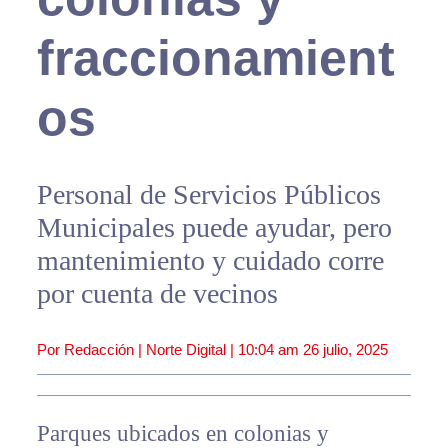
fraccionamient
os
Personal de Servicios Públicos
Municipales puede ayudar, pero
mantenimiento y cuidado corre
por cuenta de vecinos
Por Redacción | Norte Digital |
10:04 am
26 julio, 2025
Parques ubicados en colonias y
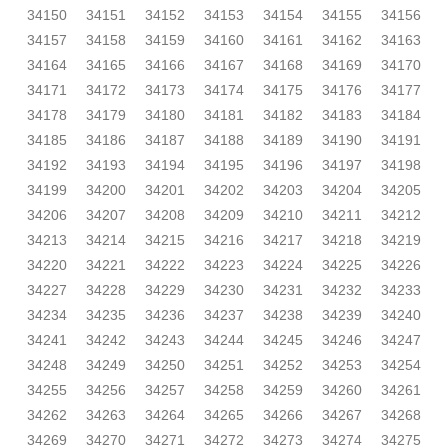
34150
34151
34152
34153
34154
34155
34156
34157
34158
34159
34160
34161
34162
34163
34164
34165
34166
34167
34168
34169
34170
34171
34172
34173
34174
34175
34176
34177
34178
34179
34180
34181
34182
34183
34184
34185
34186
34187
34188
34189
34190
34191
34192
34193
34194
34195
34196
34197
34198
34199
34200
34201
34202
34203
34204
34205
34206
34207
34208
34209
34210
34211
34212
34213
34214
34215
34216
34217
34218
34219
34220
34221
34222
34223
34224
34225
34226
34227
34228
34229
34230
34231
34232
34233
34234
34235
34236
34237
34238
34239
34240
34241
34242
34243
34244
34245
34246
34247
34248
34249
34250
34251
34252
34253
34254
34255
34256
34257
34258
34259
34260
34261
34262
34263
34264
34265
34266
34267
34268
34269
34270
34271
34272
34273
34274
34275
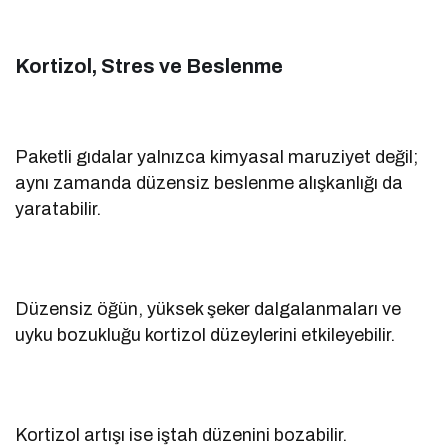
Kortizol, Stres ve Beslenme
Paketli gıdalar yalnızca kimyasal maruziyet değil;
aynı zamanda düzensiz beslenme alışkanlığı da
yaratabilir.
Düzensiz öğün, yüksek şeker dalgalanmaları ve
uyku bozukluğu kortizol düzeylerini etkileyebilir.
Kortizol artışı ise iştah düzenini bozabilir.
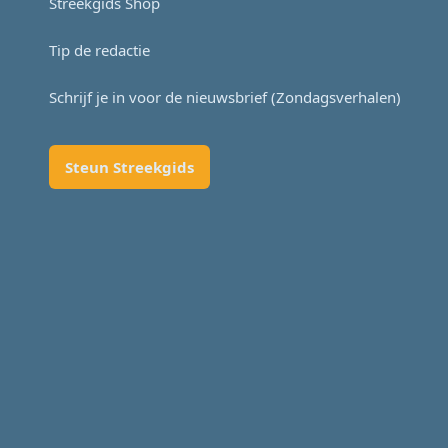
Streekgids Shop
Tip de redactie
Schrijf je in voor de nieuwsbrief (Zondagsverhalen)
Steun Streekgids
---
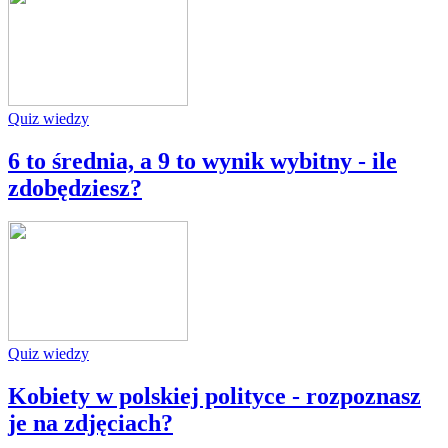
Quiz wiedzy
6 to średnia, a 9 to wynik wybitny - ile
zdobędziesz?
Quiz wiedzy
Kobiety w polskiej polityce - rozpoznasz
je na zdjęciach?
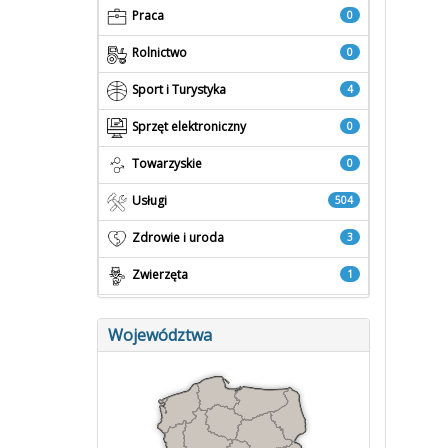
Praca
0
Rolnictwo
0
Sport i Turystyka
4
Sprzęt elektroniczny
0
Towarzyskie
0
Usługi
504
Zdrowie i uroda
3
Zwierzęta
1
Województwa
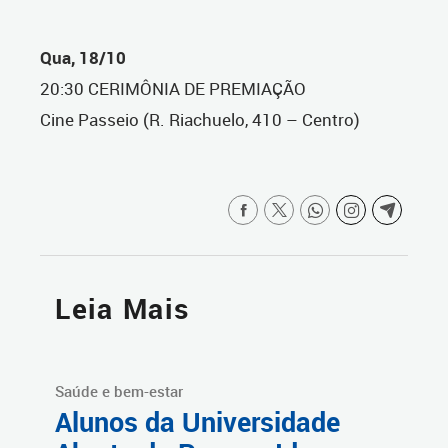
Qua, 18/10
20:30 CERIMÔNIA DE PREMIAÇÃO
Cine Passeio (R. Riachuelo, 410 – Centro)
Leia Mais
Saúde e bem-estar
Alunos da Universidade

*Your goal:*
Exact copy, pictures excluded: every line above from the one containing "je na zdjęciach?" to the one containing "Alunos da Universidade", inclusive, and nothing more.

*Your response:*
je na zdjęciach?
Praca
0
Rolnictwo
0
Sport i Turystyka
4
Sprzęt elektroniczny
0
Towarzyskie
0
Usługi
504
Zdrowie i uroda
3
Zwierzęta
1
Województwa
Qua, 18/10
20:30 CERIMÔNIA DE PREMIAÇÃO
Cine Passeio (R. Riachuelo, 410 – Centro)
Leia Mais
Saúde e bem-estar
Alunos da Universidade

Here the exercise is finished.